Burrow hasn’t lost in the postseason since his freshman year of college, and he intends to keep it that way as the Bengals compete in the NFL’s winner-take-all event for the first time since 1988.
Burrow is known as ‘Jimmy’ by strength coach Mickey Marrotti, and ‘Jimmy Johns’ by assistant strength coach Phil Matusz.
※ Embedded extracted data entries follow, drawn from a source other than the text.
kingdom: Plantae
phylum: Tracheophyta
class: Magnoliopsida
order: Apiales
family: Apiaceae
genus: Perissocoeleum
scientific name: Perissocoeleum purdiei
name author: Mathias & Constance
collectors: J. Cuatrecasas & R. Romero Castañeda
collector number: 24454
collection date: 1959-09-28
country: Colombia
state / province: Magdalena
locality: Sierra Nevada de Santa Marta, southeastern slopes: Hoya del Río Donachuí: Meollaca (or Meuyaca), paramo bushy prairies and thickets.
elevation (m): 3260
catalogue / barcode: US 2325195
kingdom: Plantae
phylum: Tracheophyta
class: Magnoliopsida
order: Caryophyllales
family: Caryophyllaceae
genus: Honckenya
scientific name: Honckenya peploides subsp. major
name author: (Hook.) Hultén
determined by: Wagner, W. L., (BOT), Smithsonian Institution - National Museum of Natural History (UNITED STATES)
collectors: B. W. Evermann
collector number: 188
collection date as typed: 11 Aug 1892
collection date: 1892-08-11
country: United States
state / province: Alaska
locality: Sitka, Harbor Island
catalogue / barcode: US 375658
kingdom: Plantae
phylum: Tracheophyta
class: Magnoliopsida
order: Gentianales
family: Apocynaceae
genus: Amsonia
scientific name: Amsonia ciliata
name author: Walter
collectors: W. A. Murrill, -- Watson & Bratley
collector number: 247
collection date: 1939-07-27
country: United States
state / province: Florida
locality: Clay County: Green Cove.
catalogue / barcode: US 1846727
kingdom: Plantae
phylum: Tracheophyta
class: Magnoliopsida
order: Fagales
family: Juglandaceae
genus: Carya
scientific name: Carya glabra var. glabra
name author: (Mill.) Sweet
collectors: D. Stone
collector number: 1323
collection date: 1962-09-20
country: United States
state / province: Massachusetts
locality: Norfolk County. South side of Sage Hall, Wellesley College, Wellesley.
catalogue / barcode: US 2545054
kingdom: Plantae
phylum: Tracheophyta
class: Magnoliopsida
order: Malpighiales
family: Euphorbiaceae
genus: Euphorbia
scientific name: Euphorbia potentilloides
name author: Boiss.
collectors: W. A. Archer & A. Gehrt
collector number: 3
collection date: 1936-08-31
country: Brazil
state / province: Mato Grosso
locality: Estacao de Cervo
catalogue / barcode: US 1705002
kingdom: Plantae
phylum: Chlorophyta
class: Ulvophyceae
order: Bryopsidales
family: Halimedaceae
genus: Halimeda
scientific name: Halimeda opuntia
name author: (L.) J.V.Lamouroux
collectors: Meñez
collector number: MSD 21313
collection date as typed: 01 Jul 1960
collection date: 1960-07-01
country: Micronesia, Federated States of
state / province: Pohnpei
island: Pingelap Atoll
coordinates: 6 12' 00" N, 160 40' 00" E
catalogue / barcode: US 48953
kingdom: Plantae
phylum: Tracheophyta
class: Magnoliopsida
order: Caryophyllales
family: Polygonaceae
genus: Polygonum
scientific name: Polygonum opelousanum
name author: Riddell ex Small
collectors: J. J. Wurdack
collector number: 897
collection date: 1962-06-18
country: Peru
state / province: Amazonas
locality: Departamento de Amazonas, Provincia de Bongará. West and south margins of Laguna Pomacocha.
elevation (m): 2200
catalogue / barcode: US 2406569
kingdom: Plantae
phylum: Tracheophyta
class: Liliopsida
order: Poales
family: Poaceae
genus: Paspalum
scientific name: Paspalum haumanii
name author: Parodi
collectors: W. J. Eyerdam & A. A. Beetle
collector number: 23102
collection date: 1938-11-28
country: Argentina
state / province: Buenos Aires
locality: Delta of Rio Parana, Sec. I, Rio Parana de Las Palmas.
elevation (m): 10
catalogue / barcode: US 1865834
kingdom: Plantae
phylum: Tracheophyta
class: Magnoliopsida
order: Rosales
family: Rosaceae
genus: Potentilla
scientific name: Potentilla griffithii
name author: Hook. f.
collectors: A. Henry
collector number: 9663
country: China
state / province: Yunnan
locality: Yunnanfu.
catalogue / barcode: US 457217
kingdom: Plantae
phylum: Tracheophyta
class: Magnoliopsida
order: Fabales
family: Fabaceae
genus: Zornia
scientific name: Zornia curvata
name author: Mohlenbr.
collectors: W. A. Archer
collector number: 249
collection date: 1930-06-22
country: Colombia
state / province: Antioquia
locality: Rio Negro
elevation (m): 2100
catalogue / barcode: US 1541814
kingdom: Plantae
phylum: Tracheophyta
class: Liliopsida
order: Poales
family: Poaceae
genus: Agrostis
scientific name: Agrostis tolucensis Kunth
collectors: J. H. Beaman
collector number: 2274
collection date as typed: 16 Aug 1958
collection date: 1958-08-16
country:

Jimmy Johns, Jimmy Johns, Jimmy Johns, Jimmy Johns, Jimmy Johns, Jimmy Johns.
A less-than-average Joe is one game away from joining a not-so-average joe club, as the Cincinnati Bengals’ cigar-smoking, Cartier-wearing, needle-threading ‘Who Dey?’ exemplifier knows that a win over the Los Angeles Rams on Sunday will put him in the company of New York Jets legend Joe Namath and San Francisco 49ers legend Joe Montana as the only three starting quarterbacks in NFL history to win both a National Championship and a Super.
“I would imagine nine, 10 months from now there’s going to be a lot of babies named Joe,” said Bengals head coach Zac Taylor. “That’s the impact he’s had on Cincinnati.”
Burrow has gone from being a misnamed college understudy to a galvanizingly brash 007 in the span of two years, while also recovering from knee surgery.
Despite not appreciating people addressing him by his own name, Ohio State’s then-starting quarterback JT Barrett, formally Joe Thomas, joked in 2016 that he would call Burrow, his backup, ‘John’ because he wanted to be the only ‘Joe’ as the first out of the two to arrive.
But he’s his own Joe, creating the groundwork for future young quarterbacks to be compared to Burrow-esque IQ, Burrow-esque toughness, Burrow-esque mechanics, and Burrow-esque Burrowness.
He’s now Joe, the indisputable Joe, who has elevated his own career and guided Cincinnati out of the quagmire of rebuilding with the elegance, precision, and football intelligence of Montana, as well as the franchise’s, league’s, and personal charisma and moxie of Namath.
“Just call me Joe,” said the no-so average Joe Burrow when quizzed on whether he had a favourite among the catalogue of nicknames thrown his way.